The ‘none()’ junction is a bit of the opposite of ‘all()’. Instead of requiring complete agreement from all values, it requires complete non-agreement.

The expression ‘none($list-a) > none($list-b)’ would mean that no value from $list-a could exceed a value not in $list-b. Not very useful given the number of negative numbers that are less than the minimum value that could be in $list-b. Replacing one of them with an ‘all()’ or ‘any()’ would work though. ‘none($list-a) > any($list-b)’ would be true if no value in $list-a exceeded a value in $list-b (equivalent to ‘all($list-a) <= all($list-b)’).

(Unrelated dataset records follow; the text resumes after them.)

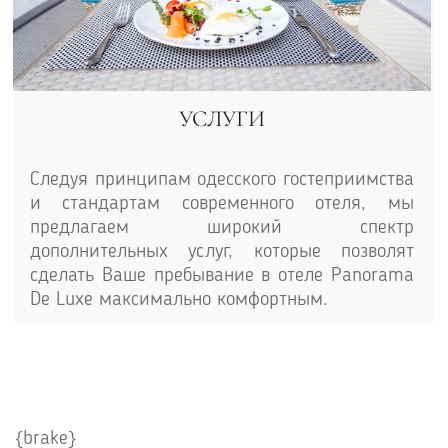
УСЛУГИ
Следуя принципам одесского гостеприимства
и стандартам современного отеля, мы
предлагаем широкий спектр
дополнительных услуг, которые позволят
сделать Ваше пребывание в отеле Panorama
De Luxe максимально комфортным.
{brake}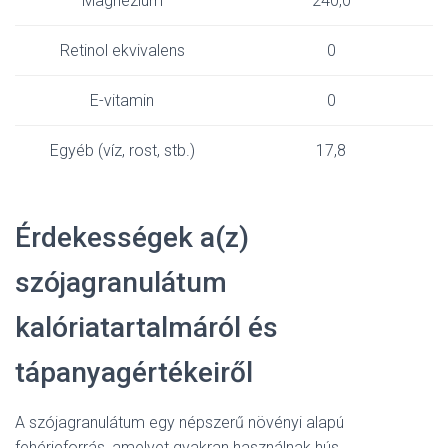
Magnézium
240,0
Retinol ekvivalens
0
E-vitamin
0
Egyéb (víz, rost, stb.)
17,8
Érdekességek a(z)
szójagranulátum
kalóriatartalmáról és
tápanyagértékeiről
A szójagranulátum egy népszerű növényi alapú
fehérjeforrás, amelyet gyakran használnak hús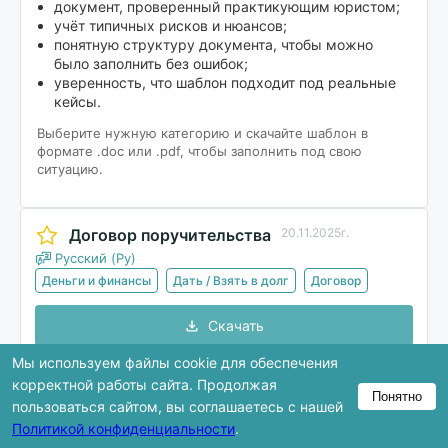
документ, проверенный практикующим юристом;
учёт типичных рисков и нюансов;
понятную структуру документа, чтобы можно
было заполнить без ошибок;
уверенность, что шаблон подходит под реальные
кейсы.
Выберите нужную категорию и скачайте шаблон в
формате .doc или .pdf, чтобы заполнить под свою
ситуацию.
Договор поручительства
20.11.2025г.
Русский (Ру)
Деньги и финансы
Дать / Взять в долг
Договор
Скачать
Мы используем файлы cookie для обеспечения
корректной работы сайта. Продолжая
Понятно
В предпросмотре показана только часть
пользоваться сайтом, вы соглашаетесь с нашей
документа. Полная версия доступна после
Политикой конфиденциальности
.
скачивания.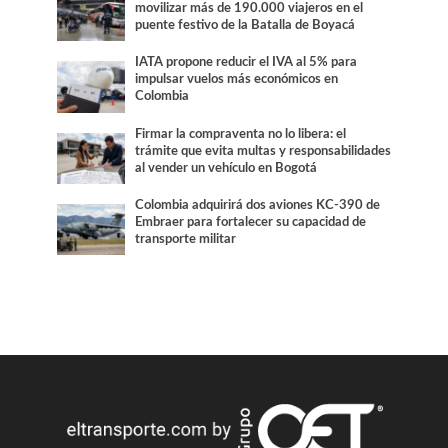
movilizar más de 190.000 viajeros en el
puente festivo de la Batalla de Boyacá
IATA propone reducir el IVA al 5% para
impulsar vuelos más económicos en
Colombia
Firmar la compraventa no lo libera: el
trámite que evita multas y responsabilidades
al vender un vehículo en Bogotá
Colombia adquirirá dos aviones KC-390 de
Embraer para fortalecer su capacidad de
transporte militar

The path ‘/a/{none($list-of-names)}’ would select all of the children of ‘/a’ that didn’t have a name in the $list-of-names.

We’re still figuring out how these will be worked into the language. They might be limited to use within predicates and tests or any ephemeral run-time processing. This is the beginning of the thinking out loud design phase.

Moving Towards Stability

I’ve been working with a rapid release cycle, but I think we’re getting close to a stable core that can support new work soon.

The current list of Ruby gems:

  • fabulator 0.0.5
  • fabulator-exhibit 0.0.2
  • fabulator-grammar 0.0.1
  • fabulator-xml 0.0.3
  • radiant-fabulator-extension 0.0.3
  • radiant-fabulator_exhibit-extension 0.0.1

With this set, you can make a mistake in the XML defining an application and Radiant will report a validation error and give you an opportunity to edit the page again. Before, it would just throw an error and give you an otherwise blank page with no options other than hitting the back button.

Predicates should be a bit more DWIMy (Do What I Mean). If the expression evaluates to a number, then it will be a match against the position in the set. If it’s a string, then it will be true if non-blank. If it’s boolean, then it’s just boolean. The f:position(), f:first(), and f:last() functions should now work in predicates. We will be working to extend it to other iterative contexts.

The next week or two should be continued bug fixes as we come to the close of the project season and launch into the next. We’ll post more later on what might come starting in September.

We’re also working on developing some web-based resources that will explain how to use all of these libraries to build a project site.